TASKS>
1. Write out the passage of the mexCallMATLAB excerpt between "double *G = (double*)" and "this 2×2 matrix.", inclusive.
2. Extend the forum question about calling pinv through mexCallMATLAB, picking up after its last line.

EXCERPT>

Most Efficient Way of Using mexCallMATLAB in Converting Double* to mxArray*

I am writing a MEX code in which I need to use pinv function. I am trying to find a way to pass the array of type double to pinv using mexCallMATLAB in the most efficient way. Let's for the sake of example say the array is named G and its size is 100.
double *G = (double*) mxMalloc( 100 * sizeof(double) );
where
G[0] = G11; G[1] = G12;
G[2] = G21; G[3] = G22;
Which means every four consecutive elements of G is a 2×2 matrix. G stores 25 different values of this 2×2 matrix.
I should note that these 2×2 matrices are not well-conditioned and they may contain all zero in their element. How can I use pinv function to calculate the pseudoinverse in the elements of G? For example, how can I pass the array to mexCallMATLAB in order to calculate the pseudoinverse of the first 2×2 matrix in G?
I thought of the following approach:
mxArray *G_PINV_input = mxCreateDoubleMatrix(2, 2, mxREAL);
mxArray *G_PINV_output = mxCreateDoubleMatrix(2, 2, mxREAL);
double *G_PINV_input_ptr = mxGetPr(G_PINV_input);
memcpy( G_PINV_input_ptr, &G[0], 4 * sizeof(double));
mexCallMATLAB(1, G_PINV_output, 1, G_PINV_input, "pinv");
I am not sure how good this approach is. Copying the values is not economical at all because the total number of elements in G in my actual application is large. Is there anyway to skip this copying?
Here is my implementation of the MEX-function:
my_pinv.cpp
#include "mex.h"
void mexFunction(int nlhs, mxArray* plhs[], int nrhs, const mxArray* prhs[])

RECORDED INFORMATION>
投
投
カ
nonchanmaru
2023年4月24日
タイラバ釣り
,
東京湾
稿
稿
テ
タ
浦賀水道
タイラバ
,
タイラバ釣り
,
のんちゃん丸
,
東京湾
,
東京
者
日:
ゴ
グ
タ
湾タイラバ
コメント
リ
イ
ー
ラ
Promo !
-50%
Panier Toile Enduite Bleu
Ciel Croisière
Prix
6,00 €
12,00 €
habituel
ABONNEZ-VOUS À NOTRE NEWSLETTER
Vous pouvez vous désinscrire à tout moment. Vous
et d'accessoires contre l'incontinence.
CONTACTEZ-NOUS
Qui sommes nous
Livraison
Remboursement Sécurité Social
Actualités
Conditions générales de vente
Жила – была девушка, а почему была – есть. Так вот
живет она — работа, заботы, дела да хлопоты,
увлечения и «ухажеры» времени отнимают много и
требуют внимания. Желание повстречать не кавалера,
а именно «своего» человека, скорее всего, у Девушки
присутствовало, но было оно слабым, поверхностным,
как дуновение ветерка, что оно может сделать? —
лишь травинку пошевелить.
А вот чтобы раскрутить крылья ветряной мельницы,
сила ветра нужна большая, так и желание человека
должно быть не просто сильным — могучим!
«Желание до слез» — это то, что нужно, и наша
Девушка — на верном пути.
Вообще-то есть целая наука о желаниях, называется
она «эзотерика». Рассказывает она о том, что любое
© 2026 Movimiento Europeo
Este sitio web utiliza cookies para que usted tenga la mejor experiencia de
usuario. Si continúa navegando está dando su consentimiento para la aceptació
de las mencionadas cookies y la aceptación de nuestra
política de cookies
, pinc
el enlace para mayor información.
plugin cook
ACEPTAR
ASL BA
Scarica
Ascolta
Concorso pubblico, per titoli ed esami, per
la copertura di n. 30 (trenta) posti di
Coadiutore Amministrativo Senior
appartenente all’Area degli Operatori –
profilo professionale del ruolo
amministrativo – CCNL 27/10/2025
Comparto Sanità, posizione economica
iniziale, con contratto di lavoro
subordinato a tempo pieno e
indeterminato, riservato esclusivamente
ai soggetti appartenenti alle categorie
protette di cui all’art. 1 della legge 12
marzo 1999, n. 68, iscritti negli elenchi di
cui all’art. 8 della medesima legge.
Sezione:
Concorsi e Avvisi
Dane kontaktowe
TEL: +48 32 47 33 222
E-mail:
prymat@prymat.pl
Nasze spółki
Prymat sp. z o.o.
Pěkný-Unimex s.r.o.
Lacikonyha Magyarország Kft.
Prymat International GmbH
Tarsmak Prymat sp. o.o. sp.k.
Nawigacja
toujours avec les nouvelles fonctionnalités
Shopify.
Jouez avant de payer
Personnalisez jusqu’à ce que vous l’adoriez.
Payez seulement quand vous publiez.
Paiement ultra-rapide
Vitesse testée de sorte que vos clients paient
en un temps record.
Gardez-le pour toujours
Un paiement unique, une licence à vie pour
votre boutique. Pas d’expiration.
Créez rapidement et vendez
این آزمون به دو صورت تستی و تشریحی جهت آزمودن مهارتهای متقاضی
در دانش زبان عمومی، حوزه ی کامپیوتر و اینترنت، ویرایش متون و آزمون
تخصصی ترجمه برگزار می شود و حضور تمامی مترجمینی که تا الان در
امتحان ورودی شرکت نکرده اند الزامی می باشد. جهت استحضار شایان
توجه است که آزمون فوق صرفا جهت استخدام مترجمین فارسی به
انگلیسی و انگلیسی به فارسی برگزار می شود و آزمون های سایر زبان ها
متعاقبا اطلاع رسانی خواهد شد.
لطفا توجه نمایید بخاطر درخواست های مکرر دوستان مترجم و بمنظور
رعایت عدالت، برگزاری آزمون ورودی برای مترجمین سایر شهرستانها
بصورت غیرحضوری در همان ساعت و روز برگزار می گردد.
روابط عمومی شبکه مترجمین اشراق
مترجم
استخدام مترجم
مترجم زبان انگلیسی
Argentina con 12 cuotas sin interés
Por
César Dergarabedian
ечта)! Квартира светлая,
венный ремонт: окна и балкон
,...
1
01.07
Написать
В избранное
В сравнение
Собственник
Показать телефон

ANSWERS BELOW>
1.
double *G = (double*) mxMalloc( 100 * sizeof(double) );
where
G[0] = G11; G[1] = G12;
G[2] = G21; G[3] = G22;
Which means every four consecutive elements of G is a 2×2 matrix. G stores 25 different values of this 2×2 matrix.

2.
{
// validate arguments
if (nrhs!=1 || nlhs>1)
mexErrMsgIdAndTxt("mex:error", "Wrong number of arguments");
if (!mxIsDouble(prhs[0]) || mxIsComplex(prhs[0]) || mxIsSparse(prhs[0]))
mexErrMsgIdAndTxt("mex:error", "Input isnt real dense double array");
if (mxGetNumberOfElements(prhs[0]) != 100)
mexErrMsgIdAndTxt("mex:error", "numel() != 100");
// create necessary arrays
mxArray *rhs[1], *lhs[1];
plhs[0] = mxCreateDoubleMatrix(100, 1, mxREAL);
rhs[0] = mxCreateDoubleMatrix(2, 2, mxREAL);
double *in = mxGetPr(prhs[0]);
double *out = mxGetPr(plhs[0]);
double *x = mxGetPr(rhs[0]), *y;
// for each 2x2 matrix
for (mwIndex i=0; i<100; i+=4) {
// copy 2x2 matrix into rhs
x[0] = in[i+0];
x[2] = in[i+1];
x[1] = in[i+2];
x[3] = in[i+3];
// lhs = pinv(rhs)
mexCallMATLAB(1, lhs, 1, rhs, "pinv");
// copy 2x2 matrix from lhs
y = mxGetPr(lhs[0]);
out[i+0] = y[0];
out[i+1] = y[1];
out[i+2] = y[2];
out[i+3] = y[3];
// free array
mxDestroyArray(lhs[0]);
}
// cleanup
mxDestroyArray(rhs[0]);
}
Here is a baseline implementation in MATLAB so that we can verify the results are correct:
my_pinv0.m
function y = my_pinv0(x)
y = zeros(size(x));
for i=1:4:numel(x)
y(i:i+3) = pinv(x([0 1; 2 3]+i));
end
end
Now we test the MEX-function:
% some vector
x = randn(100,1);
% MEX vs. MATLAB function
y = my_pinv0(x);
yy = my_pinv(x);
% compare
assert(isequal(y,yy))
EDIT:
Here is an another implementation:
my_pinv2.cpp
#include "mex.h"
inline void call_pinv(const double &a, const double &b, const double &c,
const double &d, double *out)
{
mxArray *rhs[1], *lhs[1];
// create input matrix [a b; c d]
rhs[0] = mxCreateDoubleMatrix(2, 2, mxREAL);
double *x = mxGetPr(rhs[0]);
x[0] = a;
x[1] = c;
x[2] = b;
x[3] = d;
// lhs = pinv(rhs)
mexCallMATLAB(1, lhs, 1, rhs, "pinv");
// get values from output matrix
const double *y = mxGetPr(lhs[0]);
out[0] = y[0];
out[1] = y[1];
out[2] = y[2];
out[3] = y[3];
// cleanup
mxDestroyArray(lhs[0]);
mxDestroyArray(rhs[0]);
}
void mexFunction(int nlhs, mxArray* plhs[], int nrhs, const mxArray* prhs[])
{
// validate arguments
if (nrhs!=1 || nlhs>1)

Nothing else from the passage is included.